Un ingente quantitativo di droga, tre pistole, munizioni e una consistente somma di denaro sono stati sequestrati dalla Polizia di Stato nel corso di un'operazione condotta a Ostuni nell'ambito del contrasto allo spaccio di sostanze stupefacenti. Un uomo di 36 anni, originario della Città Bianca e già noto alle forze dell'ordine, è stato arrestato con le accuse, allo stato delle indagini, di detenzione ai fini di spaccio di sostanze stupefacenti, detenzione illegale di armi comuni da sparo e munizioni e ricettazione.

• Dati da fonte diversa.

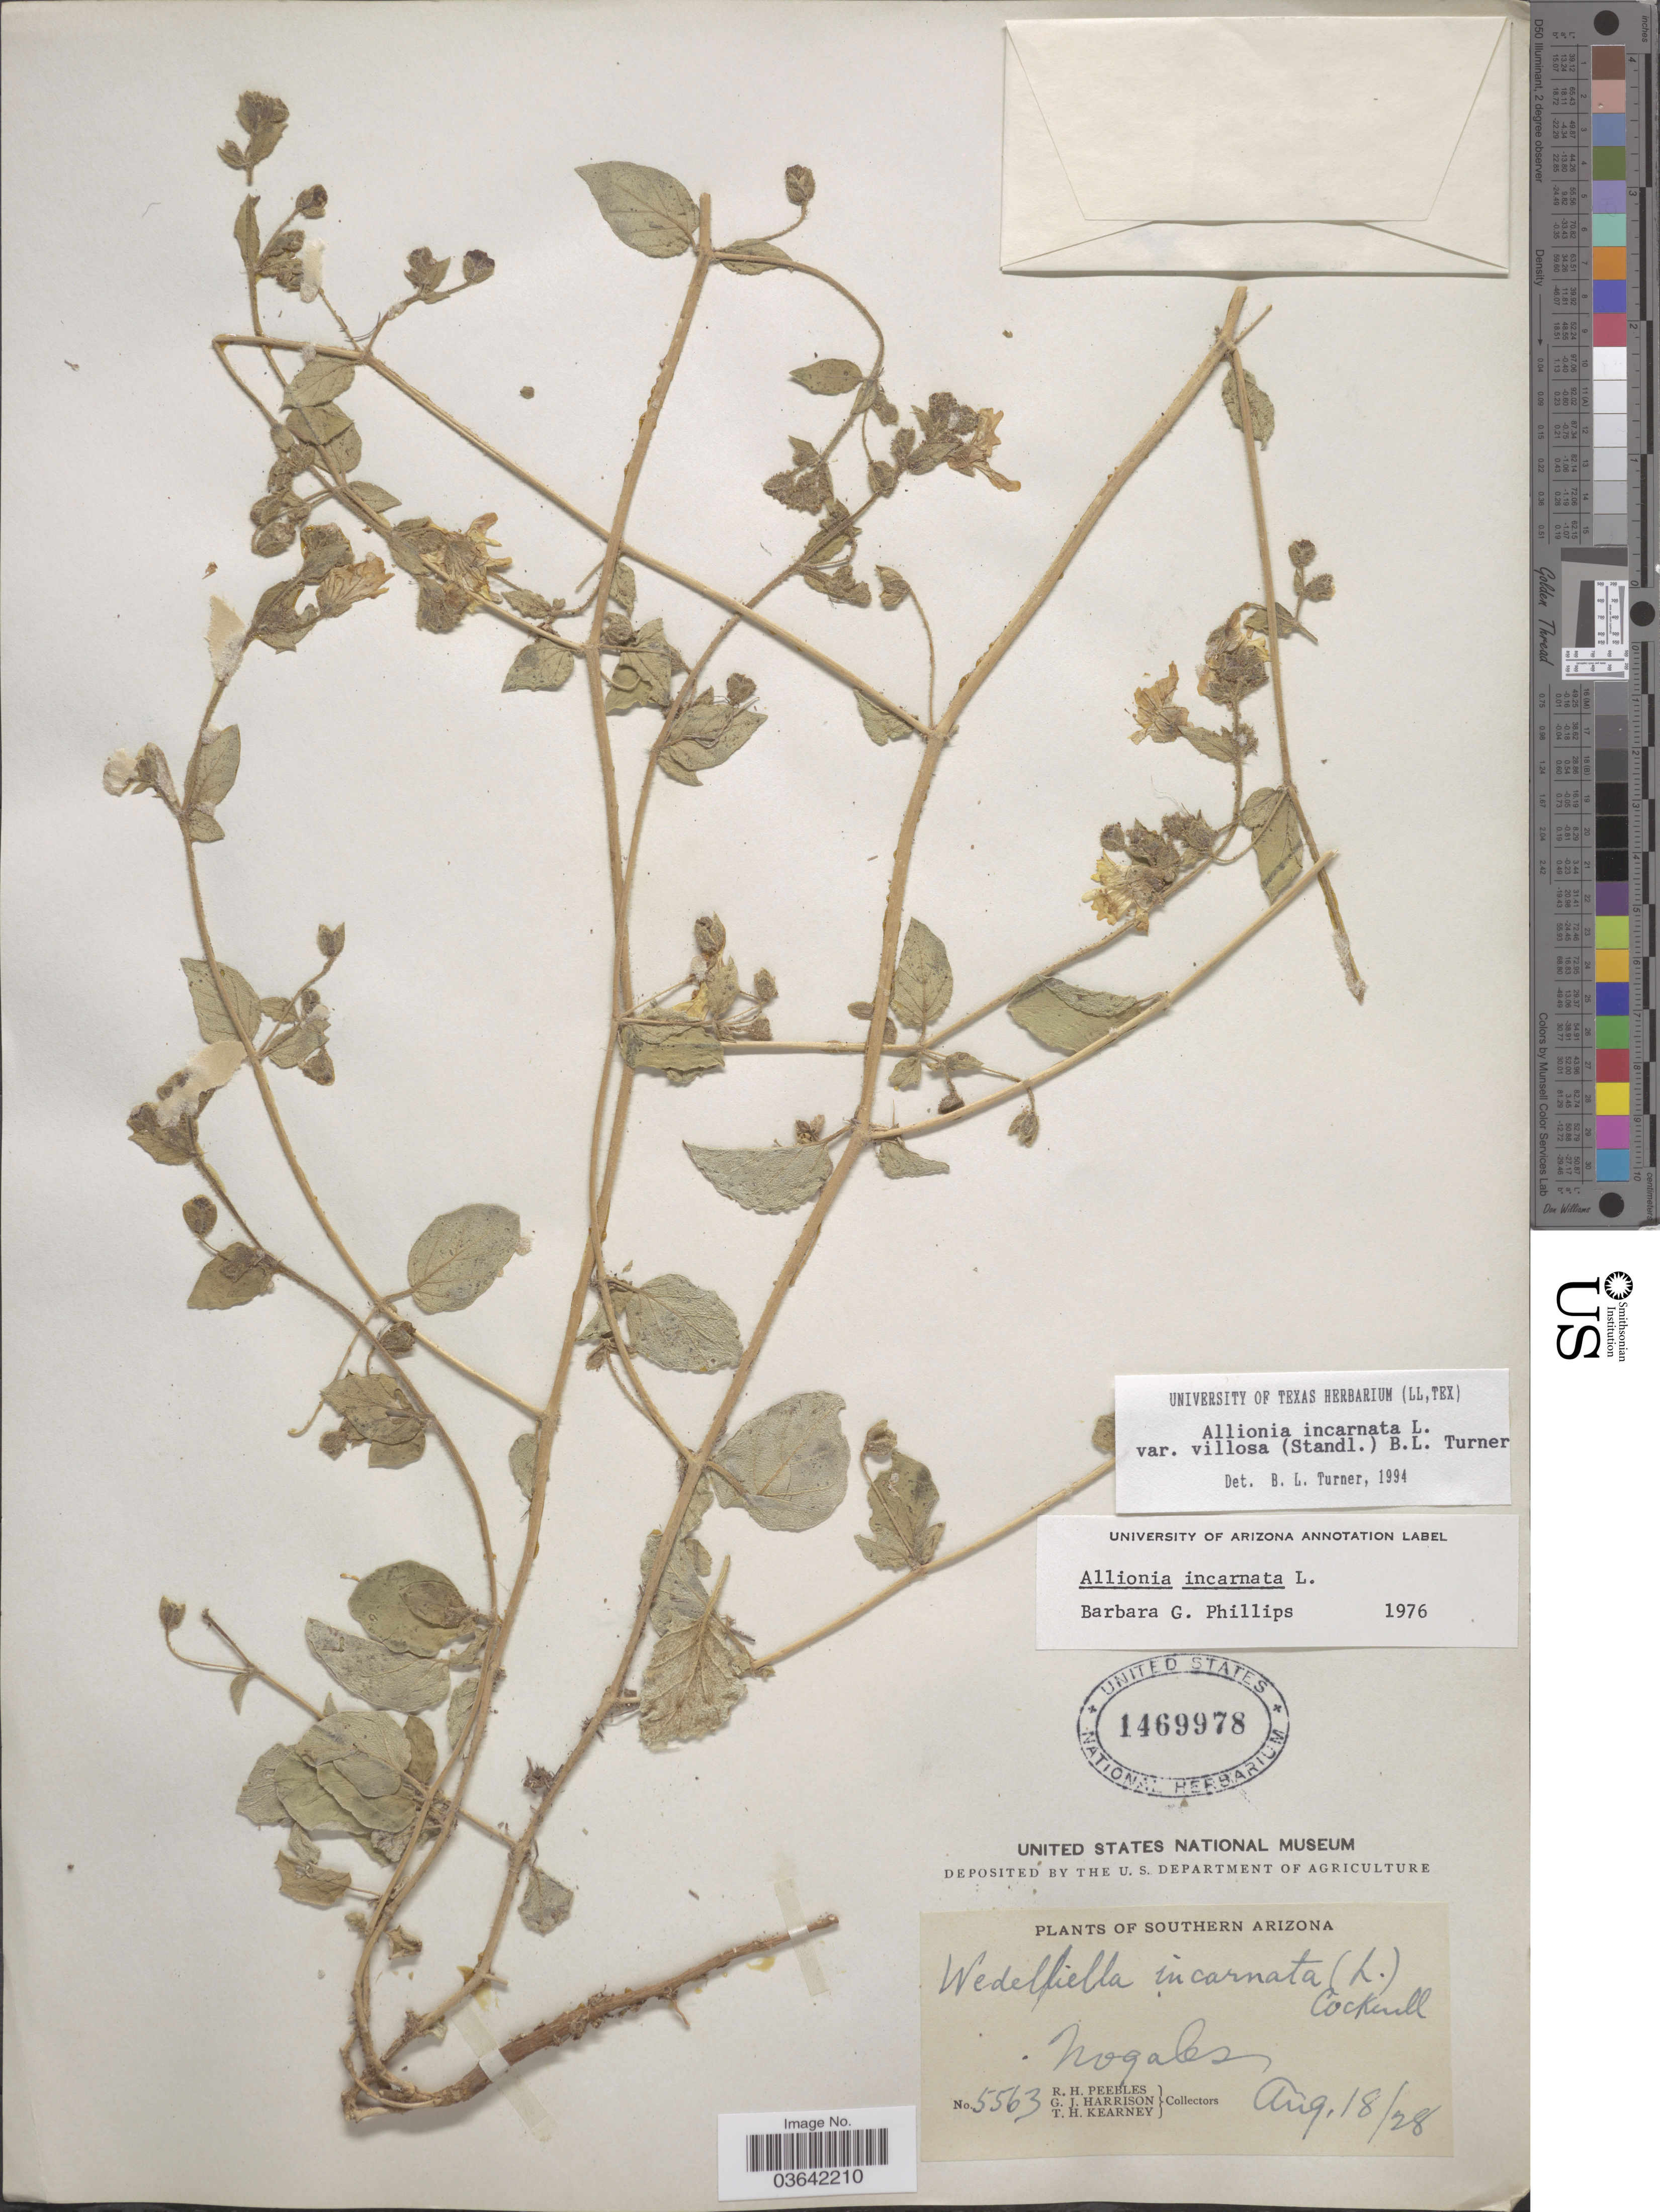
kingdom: Plantae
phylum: Tracheophyta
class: Magnoliopsida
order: Caryophyllales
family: Nyctaginaceae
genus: Allionia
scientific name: Allionia incarnata var. villosa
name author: (Standl.) B.L. Turner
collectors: R. H. Peebles, G. J. Harrison & T. H. Kearney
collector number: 5563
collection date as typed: Transcribed d/m/y: 18/8/28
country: United States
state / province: Arizona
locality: Southern Arizona. Nogales.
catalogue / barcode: US 1469978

L'operazione, eseguita lo scorso 9 luglio dagli agenti del Commissariato di Pubblica Sicurezza di Ostuni, nasce da una mirata attività investigativa sviluppata nell'ambito dei servizi di controllo del territorio finalizzati alla prevenzione e alla repressione dei reati in materia di stupefacenti e dei reati predatori.

Secondo quanto ricostruito dagli investigatori, i poliziotti avevano monitorato i movimenti del trentaseienne, notando che faceva frequente uso di una cantina situata all'interno di un condominio. Il controllo del locale e la successiva perquisizione hanno portato al rinvenimento di circa 314 grammi di cocaina e oltre 1,8 chilogrammi di hashish, parte dei quali già suddivisi in dosi e pronti, secondo l'ipotesi accusatoria, per essere immessi sul mercato dello spaccio.

All'interno della cantina gli agenti hanno inoltre sequestrato tre pistole, due delle quali con matricola abrasa. Una delle armi, di fabbricazione estera, era priva dei prescritti contrassegni identificativi. Sono state inoltre recuperate numerose cartucce di diverso calibro, materiale utilizzato per il confezionamento e la pesatura della droga, due telefoni cellulari e un'ingente somma di denaro, ritenuta dagli investigatori, allo stato degli accertamenti, presunto provento dell'attività di spaccio.

Gli accertamenti tecnici eseguiti nell'immediatezza hanno consentito di verificare la piena efficienza di due delle pistole sequestrate. Sulla terza, originariamente un'arma a salve risultata priva del tappo rosso, saranno invece effettuati ulteriori approfondimenti specialistici.

Al termine delle formalità di rito, il Pubblico Ministero di turno della Procura della Repubblica di Brindisi ha disposto il trasferimento dell'indagato presso la Casa circondariale di Brindisi, dove resta a disposizione dell'Autorità giudiziaria.

Come previsto dalla normativa vigente, il procedimento si trova nella fase delle indagini preliminari e la responsabilità dell'indagato dovrà essere accertata con sentenza definitiva, nel pieno rispetto del principio di presunzione di innocenza.